**Task directions**
Wherever an image appears in the data, omit it and copy all the remaining text word for word.

**Input**
========
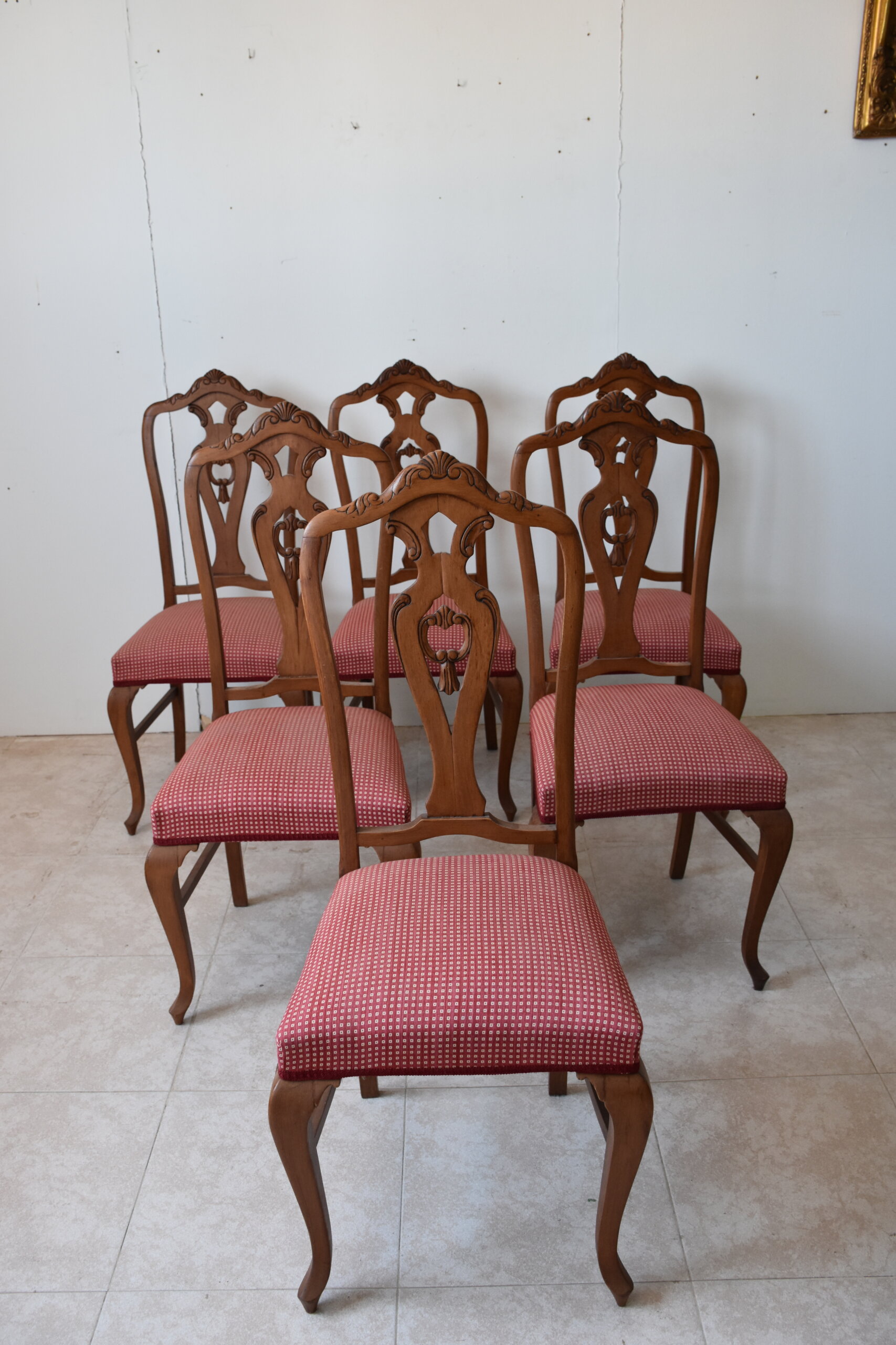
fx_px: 1120
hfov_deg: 43.6
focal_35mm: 30
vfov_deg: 61.9
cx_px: 448
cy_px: 672
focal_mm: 20
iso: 800
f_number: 4.5
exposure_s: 1/80
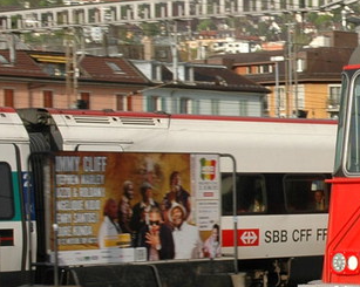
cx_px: 631
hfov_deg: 10.1
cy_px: 195
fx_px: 1937
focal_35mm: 182
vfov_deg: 8.5
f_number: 10
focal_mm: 31
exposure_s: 1/250
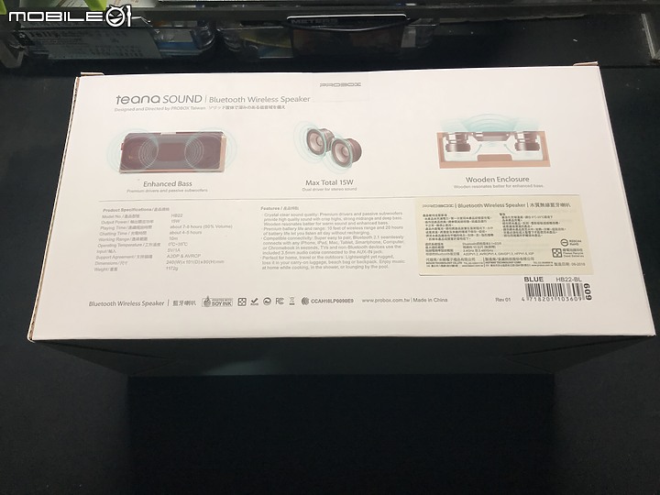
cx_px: 330
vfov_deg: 49.7
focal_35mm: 28
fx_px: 534
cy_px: 248
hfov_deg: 63.4
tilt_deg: -71.6
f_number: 1.8
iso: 25
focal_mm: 3.99
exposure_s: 1/60
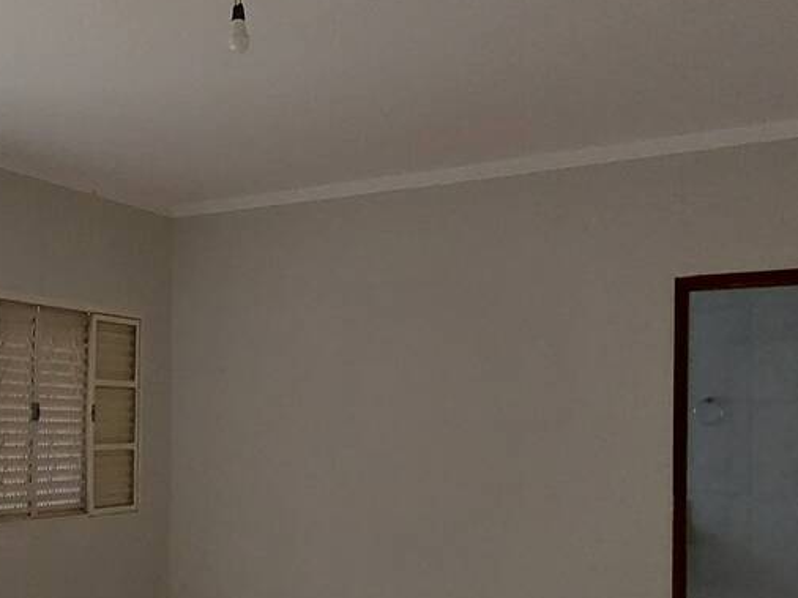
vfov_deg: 37.9
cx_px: 279
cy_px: 426
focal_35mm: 37
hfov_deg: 49.5
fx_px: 853
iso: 400
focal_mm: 1.74
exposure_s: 1/40
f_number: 2.2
========
**Response**
fx_px: 1120
hfov_deg: 43.6
focal_35mm: 30
vfov_deg: 61.9
cx_px: 448
cy_px: 672
focal_mm: 20
iso: 800
f_number: 4.5
exposure_s: 1/80
cx_px: 631
hfov_deg: 10.1
cy_px: 195
fx_px: 1937
focal_35mm: 182
vfov_deg: 8.5
f_number: 10
focal_mm: 31
exposure_s: 1/250
cx_px: 330
vfov_deg: 49.7
focal_35mm: 28
fx_px: 534
cy_px: 248
hfov_deg: 63.4
tilt_deg: -71.6
f_number: 1.8
iso: 25
focal_mm: 3.99
exposure_s: 1/60
vfov_deg: 37.9
cx_px: 279
cy_px: 426
focal_35mm: 37
hfov_deg: 49.5
fx_px: 853
iso: 400
focal_mm: 1.74
exposure_s: 1/40
f_number: 2.2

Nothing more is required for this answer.